Here, in no particular order, are some possible topics, to help get you started thinking. You can design a project based on one of these ideas, or come up with something entirely different. But remember that whatever your topic is, you have to get it approved.
- Design and write any interesting computer graphics program using WebGL, three.js or even OpenGL. (You would need to get a specific idea approved!)
- PBR (physically based rendering) has become a hot topic. It's used by the Principled BSDF Shader in Blender, and for MeshStandardMaterial and MeshPhysicalMaterial in three.js. Find out more about it, how it works, and how it is used in (for example) three.js and in Blender.
- Look into physics engines, how they work, and what they are used for. This could be a research paper or a shorter paper with some demos using the Blender physics engine or using a physics engine in three.js.
- Investigate particle systems. Maybe write a short paper about them, with some demonstrations in Blender (which, besides using them in animation, also uses them to make hair). Or write a particle system engine for WebGL, with some basic physics
- Virtual reality and/or augmented reality. How does it work? What is being done with it? How is it programmed? (I'm told HWS has some virtual reality headsets, maybe in CTL. Is it possible to write some kind of simple program for them?
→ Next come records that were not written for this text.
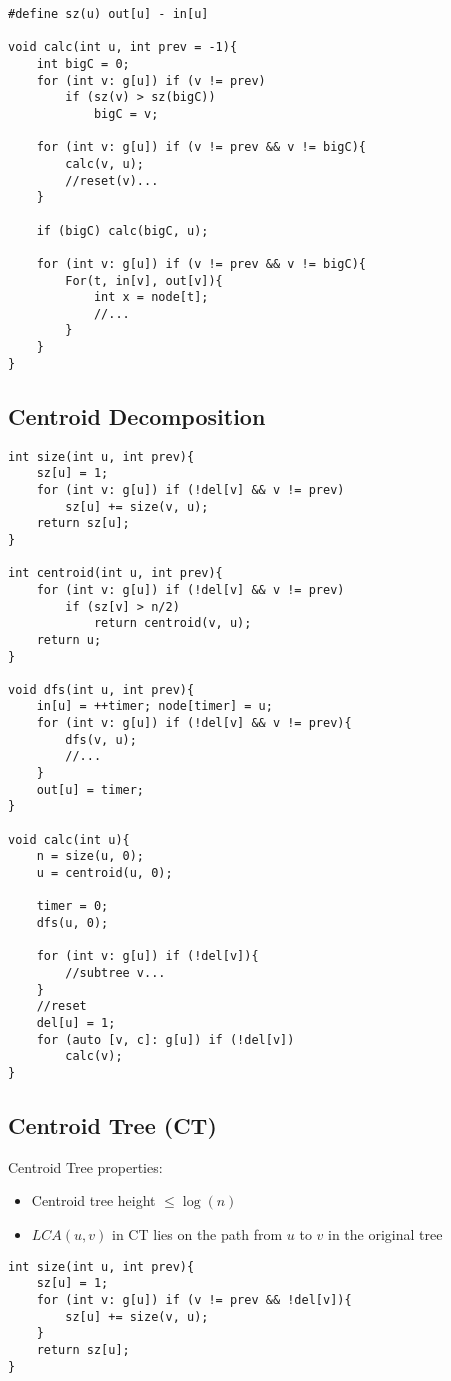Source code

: \documentclass[11pt,a4paper]{article}
\begin{document}
\begin{multicols*}{2}
\begin{lstlisting}
#define sz(u) out[u] - in[u]
 
void calc(int u, int prev = -1){
	int bigC = 0;
	for (int v: g[u]) if (v != prev)
		if (sz(v) > sz(bigC))
			bigC = v;
	
	for (int v: g[u]) if (v != prev && v != bigC){
        calc(v, u);
        //reset(v)...
    }
		
	if (bigC) calc(bigC, u);
	
	for (int v: g[u]) if (v != prev && v != bigC){
		For(t, in[v], out[v]){
			int x = node[t];
			//...
		}
	}
}
\end{lstlisting}

\subsection{Centroid Decomposition}
\begin{lstlisting}
int size(int u, int prev){
	sz[u] = 1;
	for (int v: g[u]) if (!del[v] && v != prev)
		sz[u] += size(v, u);
	return sz[u];
}

int centroid(int u, int prev){
	for (int v: g[u]) if (!del[v] && v != prev)
		if (sz[v] > n/2)
			return centroid(v, u);
	return u;
}

void dfs(int u, int prev){
    in[u] = ++timer; node[timer] = u;
    for (int v: g[u]) if (!del[v] && v != prev){
        dfs(v, u);
        //...
    }
    out[u] = timer;
}

void calc(int u){
	n = size(u, 0);
	u = centroid(u, 0);
	
	timer = 0;
	dfs(u, 0);
	
    for (int v: g[u]) if (!del[v]){
        //subtree v...
    }
    //reset
	del[u] = 1;
	for (auto [v, c]: g[u]) if (!del[v])
		calc(v);
}
\end{lstlisting}

\subsection{Centroid Tree (CT)}
Centroid Tree properties:
\begin{itemize}
    \item Centroid tree height $ \leq \log(n) $
    \item $LCA(u, v)$ in CT lies on the path from $u$ to $v$ in the original tree
\end{itemize}


\begin{lstlisting}
int size(int u, int prev){
	sz[u] = 1;
	for (int v: g[u]) if (v != prev && !del[v]){
		sz[u] += size(v, u);
	}
    return sz[u];
}
 

\end{lstlisting}
\end{multicols*}
\end{document}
- Look into one or more of the other modern graphics APIs: Vulcan (open successor to OpenGL), Metal (Apple), and Direct3D (Windows).
- GPGPU (General Purpose computing on Graphics Processing Units). Systems such as Cuda and OpenCL let programmers use GPUs for computing that has nothing to do with graphics. This can bring tremendous computing power to bear on certain types of problems including, for example, Bitcoin mining. This could be a research paper—or maybe you could even write some simple OpenCL or Cuda programs. Or investigate using "compute shaders" in some graphics API.
- Modern OpenGL. Look into OpenGL 4.6. What are some of the things it can do that we haven't learned about? In particular, you might look at other kinds of shader program (geometry, tessellation, compute). It might be interesting to write a graphics program that uses a compute shader.
- A program to implement ray tracing, or maybe even path tracing, for scenes containing only simple objects (that is, objects for which its fairly easy to find the intersection with a line, and then to find a normal vector at the intersection point).
- Webgpu, a successor to WebGL supporting more advanced features including compute shaders, is currently under development and can be enabled as an experimental feature in Edge, Chrome, Firefox, and Safari. Maybe write a short paper about it plus a demo program that uses it.
- A paper on spatial partitioning algorithms, maybe with a demo program. Look at quad trees, oct trees, and/or BSP (Binary Space Partition) trees and how they are used. For example, BSP trees can be used as part of the implementation of the painter's algorithm. And spatial partition data structures are used in computer games and general graphics processing for things like more efficient rendering and collision detection.
- A serious paper on computer graphics in the movies or for computer games, looking at some of the advanced techniques that are used.
- Graphics Hardware. Write a paper about the hardware architecture of modern GPUs. For example: Learn how they implement parallel processing and how they organize memory. Find out how a TPU (texture processing unit) works. Look into specialized computing cores for ray-tracing or machine learning
- Investigate character animation, how characters are rigged and animated. Maybe with a demo in Blender.
- Write Blender. (Well, not quite Blender, but a simple program that lets the user do some interactive 3D modeling.) Or, write Gimp, or Inkscape.